Next focus: PROCESS

Brad Anderson eco at gnuk.net
Mon Dec 10 16:13:03 PST 2012


On Monday, 10 December 2012 at 23:41:25 UTC, Andrei Alexandrescu 
wrote:
> Hello all,
>
>
> Walter and I have had a long discussion following his trip to 
> Australia. Following the current sprint for Win64 (which we 
> all, I think, agree was long overdue and had to be done), the 
> main area we need to work on (as I'm sure many would agree) is 
> improving our process, in particular the approach to releasing 
> the compiler and standard library.
>
> Walter has delegated me to lead this effort, and agreed to obey 
> with whatever process comes forward as long as it's reasonably 
> clear and simple.
>
> In turn, I'll be collecting thoughts and opinions in this 
> thread, distilled from previous discussions. We should develop 
> a few simple git scripts (such as git-start-new-feature or 
> git-start-bugfix etc) supported by an equally simple piece of 
> documentation describing how to start a new release, fix a bug, 
> experiment with a new feature, and such.
>
> (One piece that has been brought forward is 
> http://nvie.com/posts/a-successful-git-branching-model/ - 
> something to keep in mind.)
>

As someone who uses the git workflow described in this link every 
single day let me say I'm a big fan.  It's so well documented 
(and widely used) that it should be pretty easy for everyone to 
adopt and it provides a lot of real benefits to a project.  From 
the look of it most contributors already use feature branches for 
their pull requests so this should be a pretty simple transition.

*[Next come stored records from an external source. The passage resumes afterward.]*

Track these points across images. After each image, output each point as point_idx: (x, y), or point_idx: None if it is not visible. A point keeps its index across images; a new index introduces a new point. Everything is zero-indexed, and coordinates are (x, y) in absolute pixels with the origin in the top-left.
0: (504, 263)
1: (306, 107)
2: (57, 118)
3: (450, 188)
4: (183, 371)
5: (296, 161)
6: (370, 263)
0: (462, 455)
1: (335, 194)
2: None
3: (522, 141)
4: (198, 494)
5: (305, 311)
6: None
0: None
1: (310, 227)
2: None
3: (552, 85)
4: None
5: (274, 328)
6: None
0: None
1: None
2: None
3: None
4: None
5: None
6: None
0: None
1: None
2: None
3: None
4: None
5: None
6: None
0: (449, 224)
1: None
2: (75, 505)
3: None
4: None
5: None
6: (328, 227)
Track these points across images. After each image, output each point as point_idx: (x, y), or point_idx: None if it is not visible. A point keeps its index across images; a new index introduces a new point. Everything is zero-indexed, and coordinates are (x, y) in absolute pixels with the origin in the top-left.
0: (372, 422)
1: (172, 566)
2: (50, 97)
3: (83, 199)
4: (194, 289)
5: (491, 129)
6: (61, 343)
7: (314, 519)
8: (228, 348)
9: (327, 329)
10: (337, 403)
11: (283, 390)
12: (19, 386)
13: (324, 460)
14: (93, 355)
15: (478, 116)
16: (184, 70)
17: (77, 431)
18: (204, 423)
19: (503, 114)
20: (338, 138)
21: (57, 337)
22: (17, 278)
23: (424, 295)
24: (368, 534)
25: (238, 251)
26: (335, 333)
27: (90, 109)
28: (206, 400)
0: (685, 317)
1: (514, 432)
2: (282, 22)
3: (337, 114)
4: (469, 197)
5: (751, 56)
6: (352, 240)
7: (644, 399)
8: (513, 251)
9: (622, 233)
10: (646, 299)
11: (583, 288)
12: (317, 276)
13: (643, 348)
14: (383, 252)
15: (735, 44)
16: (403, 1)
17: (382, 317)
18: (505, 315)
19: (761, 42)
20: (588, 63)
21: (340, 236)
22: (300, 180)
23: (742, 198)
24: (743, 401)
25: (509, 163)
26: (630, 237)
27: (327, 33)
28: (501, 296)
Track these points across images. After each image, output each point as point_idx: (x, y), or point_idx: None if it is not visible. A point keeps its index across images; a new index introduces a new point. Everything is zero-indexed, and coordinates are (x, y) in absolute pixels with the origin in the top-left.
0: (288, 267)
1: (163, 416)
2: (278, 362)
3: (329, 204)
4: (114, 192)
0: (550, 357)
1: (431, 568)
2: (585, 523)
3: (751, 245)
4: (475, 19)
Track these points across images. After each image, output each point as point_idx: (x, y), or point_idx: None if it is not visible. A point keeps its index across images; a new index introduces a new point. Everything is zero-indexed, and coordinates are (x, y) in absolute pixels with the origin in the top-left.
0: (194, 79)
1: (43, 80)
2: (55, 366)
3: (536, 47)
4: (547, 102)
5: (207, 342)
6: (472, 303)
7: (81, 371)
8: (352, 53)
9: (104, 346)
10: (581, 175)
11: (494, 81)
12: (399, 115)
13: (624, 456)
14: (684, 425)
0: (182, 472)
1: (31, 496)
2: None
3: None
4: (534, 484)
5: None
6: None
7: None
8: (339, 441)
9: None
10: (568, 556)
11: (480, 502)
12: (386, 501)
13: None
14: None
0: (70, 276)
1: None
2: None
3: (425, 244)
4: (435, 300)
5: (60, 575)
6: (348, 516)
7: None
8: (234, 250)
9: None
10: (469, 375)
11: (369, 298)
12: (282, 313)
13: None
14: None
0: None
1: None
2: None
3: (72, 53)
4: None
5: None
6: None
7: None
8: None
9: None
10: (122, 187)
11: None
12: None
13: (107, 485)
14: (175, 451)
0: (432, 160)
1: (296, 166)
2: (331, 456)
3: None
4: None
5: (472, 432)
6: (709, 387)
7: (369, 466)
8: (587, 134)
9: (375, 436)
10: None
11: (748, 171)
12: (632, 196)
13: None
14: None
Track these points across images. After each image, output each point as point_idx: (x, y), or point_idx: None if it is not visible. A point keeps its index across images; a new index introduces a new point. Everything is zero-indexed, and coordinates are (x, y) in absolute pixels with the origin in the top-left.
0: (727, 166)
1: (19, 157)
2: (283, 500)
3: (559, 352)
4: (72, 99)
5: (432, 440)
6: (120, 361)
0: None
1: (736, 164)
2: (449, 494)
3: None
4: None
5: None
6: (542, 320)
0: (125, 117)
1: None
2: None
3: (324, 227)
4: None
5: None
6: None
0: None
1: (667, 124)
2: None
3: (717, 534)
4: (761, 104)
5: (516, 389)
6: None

> Please chime in with ideas and thoughts.
>
>

I like the idea of having a release manager (that changes to 
whoever volunteers for each release). It'll take some of the 
release time pressure off of Walter (at least for the times he 
isn't the release manager) and raise D's bus factor (which is 
very close to being above 1 these days) as the release process is 
documented and shared among several individuals.  I imagine the 
role of release manager being fairly laid back though (it is a 
volunteer job still).  Their responsibilities would be rolling 
the betas and actual releases and just being the point-man who 
goes through and makes sure all the pull requests that are ready 
to merge are merged and last minute regressions are acknowledged.